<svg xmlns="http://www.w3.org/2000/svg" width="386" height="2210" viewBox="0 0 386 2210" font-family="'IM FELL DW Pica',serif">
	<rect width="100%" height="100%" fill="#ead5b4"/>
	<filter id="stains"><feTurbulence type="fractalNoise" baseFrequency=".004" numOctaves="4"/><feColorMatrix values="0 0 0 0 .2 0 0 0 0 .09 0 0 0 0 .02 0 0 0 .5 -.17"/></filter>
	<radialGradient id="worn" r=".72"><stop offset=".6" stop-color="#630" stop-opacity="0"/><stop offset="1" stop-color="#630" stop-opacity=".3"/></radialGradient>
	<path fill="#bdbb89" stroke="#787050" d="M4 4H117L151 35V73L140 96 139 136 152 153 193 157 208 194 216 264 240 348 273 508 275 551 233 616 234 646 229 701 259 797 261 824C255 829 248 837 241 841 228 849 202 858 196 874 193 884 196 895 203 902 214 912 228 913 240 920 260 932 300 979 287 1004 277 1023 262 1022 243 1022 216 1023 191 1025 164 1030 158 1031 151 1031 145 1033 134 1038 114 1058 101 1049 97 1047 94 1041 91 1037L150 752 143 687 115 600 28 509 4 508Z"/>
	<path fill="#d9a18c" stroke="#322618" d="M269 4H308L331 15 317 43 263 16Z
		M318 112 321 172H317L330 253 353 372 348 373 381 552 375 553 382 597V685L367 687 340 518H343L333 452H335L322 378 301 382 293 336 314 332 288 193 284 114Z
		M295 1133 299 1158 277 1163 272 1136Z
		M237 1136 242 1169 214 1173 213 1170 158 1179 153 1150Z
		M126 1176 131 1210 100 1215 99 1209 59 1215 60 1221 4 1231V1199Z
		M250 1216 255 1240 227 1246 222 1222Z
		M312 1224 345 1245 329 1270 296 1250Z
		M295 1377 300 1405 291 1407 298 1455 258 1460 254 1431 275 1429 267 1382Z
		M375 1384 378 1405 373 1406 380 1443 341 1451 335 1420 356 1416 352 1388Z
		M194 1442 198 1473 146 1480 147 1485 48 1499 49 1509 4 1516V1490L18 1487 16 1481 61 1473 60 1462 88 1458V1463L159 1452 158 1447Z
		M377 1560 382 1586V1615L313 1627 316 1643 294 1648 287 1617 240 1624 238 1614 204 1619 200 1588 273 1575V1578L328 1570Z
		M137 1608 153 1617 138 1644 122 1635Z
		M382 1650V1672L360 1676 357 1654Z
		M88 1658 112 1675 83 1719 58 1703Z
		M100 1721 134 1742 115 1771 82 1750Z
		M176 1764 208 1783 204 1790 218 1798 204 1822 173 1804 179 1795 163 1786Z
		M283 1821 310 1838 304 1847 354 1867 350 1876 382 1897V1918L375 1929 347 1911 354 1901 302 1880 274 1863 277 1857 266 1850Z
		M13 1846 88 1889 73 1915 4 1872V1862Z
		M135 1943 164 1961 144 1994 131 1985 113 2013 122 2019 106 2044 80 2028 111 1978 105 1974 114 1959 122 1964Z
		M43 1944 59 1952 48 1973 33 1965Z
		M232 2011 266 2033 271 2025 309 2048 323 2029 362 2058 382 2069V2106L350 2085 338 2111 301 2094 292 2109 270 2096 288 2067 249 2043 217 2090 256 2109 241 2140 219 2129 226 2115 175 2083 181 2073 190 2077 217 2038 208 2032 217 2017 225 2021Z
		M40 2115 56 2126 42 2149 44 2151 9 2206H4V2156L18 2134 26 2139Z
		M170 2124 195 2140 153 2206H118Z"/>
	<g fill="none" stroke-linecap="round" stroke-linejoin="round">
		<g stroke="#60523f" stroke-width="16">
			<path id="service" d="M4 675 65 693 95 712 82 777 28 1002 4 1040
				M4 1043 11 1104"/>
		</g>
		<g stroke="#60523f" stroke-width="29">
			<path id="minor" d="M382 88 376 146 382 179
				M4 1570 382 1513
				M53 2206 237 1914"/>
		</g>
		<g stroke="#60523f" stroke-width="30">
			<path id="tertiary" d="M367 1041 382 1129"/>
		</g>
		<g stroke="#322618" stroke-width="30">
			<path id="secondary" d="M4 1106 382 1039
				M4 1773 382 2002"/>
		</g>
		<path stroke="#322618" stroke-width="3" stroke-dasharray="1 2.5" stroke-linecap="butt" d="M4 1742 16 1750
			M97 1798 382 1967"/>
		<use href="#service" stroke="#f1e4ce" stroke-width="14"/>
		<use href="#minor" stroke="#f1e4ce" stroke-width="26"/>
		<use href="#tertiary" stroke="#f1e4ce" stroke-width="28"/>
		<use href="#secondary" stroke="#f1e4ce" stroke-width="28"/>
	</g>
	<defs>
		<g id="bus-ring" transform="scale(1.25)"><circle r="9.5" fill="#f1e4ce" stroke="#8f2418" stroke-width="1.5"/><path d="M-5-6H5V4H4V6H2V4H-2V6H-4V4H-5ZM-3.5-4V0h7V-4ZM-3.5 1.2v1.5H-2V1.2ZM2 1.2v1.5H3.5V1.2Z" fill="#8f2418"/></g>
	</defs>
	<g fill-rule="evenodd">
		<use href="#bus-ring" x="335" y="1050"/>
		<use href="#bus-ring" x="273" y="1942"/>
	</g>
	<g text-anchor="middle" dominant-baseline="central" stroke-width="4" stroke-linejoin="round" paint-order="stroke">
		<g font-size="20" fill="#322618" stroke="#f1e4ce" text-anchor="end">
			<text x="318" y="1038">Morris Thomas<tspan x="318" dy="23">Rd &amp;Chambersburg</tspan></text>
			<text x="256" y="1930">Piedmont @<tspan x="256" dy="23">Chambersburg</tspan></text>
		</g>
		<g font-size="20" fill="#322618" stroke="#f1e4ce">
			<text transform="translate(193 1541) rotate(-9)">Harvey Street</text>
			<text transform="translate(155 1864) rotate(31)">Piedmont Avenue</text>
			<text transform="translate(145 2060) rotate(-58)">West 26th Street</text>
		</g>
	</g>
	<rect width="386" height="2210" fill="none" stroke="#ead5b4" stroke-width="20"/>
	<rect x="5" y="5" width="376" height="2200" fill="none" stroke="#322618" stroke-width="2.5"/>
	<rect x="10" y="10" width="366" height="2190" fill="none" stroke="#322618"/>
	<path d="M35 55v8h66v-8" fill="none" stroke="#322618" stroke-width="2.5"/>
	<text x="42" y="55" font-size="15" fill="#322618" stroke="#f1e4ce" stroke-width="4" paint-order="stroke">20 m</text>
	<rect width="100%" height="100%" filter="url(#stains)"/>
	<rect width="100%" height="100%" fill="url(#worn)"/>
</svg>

* * *

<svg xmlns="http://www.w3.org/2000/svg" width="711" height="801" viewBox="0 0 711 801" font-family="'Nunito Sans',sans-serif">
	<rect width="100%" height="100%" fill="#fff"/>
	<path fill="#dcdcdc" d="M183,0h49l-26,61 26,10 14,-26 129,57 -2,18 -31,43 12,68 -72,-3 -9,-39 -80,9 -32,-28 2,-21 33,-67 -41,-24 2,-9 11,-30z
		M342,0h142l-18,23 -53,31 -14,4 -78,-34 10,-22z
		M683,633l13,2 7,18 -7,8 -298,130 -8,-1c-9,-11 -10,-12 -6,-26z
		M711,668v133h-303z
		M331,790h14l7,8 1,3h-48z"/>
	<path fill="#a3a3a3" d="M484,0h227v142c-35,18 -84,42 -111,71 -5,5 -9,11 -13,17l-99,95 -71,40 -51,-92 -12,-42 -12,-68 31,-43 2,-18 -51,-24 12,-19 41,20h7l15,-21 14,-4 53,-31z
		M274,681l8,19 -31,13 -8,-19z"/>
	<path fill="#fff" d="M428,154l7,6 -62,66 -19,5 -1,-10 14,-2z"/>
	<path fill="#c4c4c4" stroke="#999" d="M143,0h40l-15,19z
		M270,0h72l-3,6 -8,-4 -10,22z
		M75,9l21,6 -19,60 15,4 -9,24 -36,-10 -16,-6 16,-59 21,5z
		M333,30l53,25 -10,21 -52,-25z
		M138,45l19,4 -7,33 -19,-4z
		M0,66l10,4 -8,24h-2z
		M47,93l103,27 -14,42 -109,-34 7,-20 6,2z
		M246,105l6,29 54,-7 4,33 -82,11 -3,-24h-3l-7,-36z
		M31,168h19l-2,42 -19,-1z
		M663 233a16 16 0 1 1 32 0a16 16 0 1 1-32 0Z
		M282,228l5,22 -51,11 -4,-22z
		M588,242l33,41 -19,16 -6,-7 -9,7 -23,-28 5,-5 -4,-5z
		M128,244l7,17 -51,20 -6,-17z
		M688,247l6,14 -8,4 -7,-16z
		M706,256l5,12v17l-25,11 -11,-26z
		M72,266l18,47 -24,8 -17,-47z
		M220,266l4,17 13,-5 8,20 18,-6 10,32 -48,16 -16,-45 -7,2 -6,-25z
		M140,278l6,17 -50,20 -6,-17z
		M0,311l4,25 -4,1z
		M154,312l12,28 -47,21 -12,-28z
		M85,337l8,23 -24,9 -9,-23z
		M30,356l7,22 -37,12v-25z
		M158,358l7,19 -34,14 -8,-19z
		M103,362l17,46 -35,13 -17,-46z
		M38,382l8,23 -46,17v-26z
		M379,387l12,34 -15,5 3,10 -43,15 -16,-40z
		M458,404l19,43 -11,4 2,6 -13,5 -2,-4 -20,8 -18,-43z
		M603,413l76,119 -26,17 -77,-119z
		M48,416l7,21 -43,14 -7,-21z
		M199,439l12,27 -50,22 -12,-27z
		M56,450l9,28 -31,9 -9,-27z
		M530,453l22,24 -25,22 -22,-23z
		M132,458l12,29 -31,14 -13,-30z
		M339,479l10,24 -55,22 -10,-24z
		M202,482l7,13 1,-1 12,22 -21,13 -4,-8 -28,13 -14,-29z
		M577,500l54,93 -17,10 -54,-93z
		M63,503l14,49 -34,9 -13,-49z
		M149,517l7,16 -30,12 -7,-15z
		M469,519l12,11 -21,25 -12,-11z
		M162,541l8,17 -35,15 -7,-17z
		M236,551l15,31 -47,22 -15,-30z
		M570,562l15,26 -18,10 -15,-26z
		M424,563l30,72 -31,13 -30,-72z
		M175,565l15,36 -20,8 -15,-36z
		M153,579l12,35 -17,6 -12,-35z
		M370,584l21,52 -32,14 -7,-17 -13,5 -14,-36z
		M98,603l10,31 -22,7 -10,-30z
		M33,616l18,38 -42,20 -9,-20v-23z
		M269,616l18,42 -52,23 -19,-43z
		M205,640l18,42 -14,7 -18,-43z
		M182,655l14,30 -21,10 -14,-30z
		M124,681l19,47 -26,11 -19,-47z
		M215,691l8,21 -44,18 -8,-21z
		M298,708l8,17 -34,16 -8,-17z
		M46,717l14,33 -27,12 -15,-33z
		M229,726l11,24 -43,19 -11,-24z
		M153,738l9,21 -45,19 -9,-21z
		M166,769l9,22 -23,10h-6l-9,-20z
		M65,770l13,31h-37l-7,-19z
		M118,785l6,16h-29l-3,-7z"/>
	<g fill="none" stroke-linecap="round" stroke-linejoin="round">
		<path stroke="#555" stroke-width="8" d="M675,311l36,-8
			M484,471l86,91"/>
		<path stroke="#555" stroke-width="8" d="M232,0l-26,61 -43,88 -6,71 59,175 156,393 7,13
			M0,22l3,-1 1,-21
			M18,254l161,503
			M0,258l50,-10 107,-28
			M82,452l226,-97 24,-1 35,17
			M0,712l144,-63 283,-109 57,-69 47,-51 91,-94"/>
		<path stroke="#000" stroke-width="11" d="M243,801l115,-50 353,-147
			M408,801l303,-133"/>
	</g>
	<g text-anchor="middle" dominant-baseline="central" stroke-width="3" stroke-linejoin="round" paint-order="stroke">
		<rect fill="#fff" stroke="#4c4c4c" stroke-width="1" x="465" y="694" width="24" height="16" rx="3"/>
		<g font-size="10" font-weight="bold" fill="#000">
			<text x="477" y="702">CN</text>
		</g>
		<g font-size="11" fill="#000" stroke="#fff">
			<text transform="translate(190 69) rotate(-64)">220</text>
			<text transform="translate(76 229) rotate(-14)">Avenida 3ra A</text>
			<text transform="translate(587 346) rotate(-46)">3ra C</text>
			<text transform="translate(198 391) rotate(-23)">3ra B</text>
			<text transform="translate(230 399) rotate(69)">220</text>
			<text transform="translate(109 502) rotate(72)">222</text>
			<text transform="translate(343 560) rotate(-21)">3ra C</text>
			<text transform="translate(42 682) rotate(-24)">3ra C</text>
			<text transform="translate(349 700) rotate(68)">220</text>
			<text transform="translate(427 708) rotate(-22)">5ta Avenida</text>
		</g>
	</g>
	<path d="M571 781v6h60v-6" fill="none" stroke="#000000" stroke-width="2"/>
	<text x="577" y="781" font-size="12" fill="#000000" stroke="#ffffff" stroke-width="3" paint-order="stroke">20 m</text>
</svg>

▶ **Work request**: Wherever "anchor" occurs in the entries above, copy the line it sits on.

▶ **Answer space**:
	<g text-anchor="middle" dominant-baseline="central" stroke-width="4" stroke-linejoin="round" paint-order="stroke">
		<g font-size="20" fill="#322618" stroke="#f1e4ce" text-anchor="end">
	<g text-anchor="middle" dominant-baseline="central" stroke-width="3" stroke-linejoin="round" paint-order="stroke">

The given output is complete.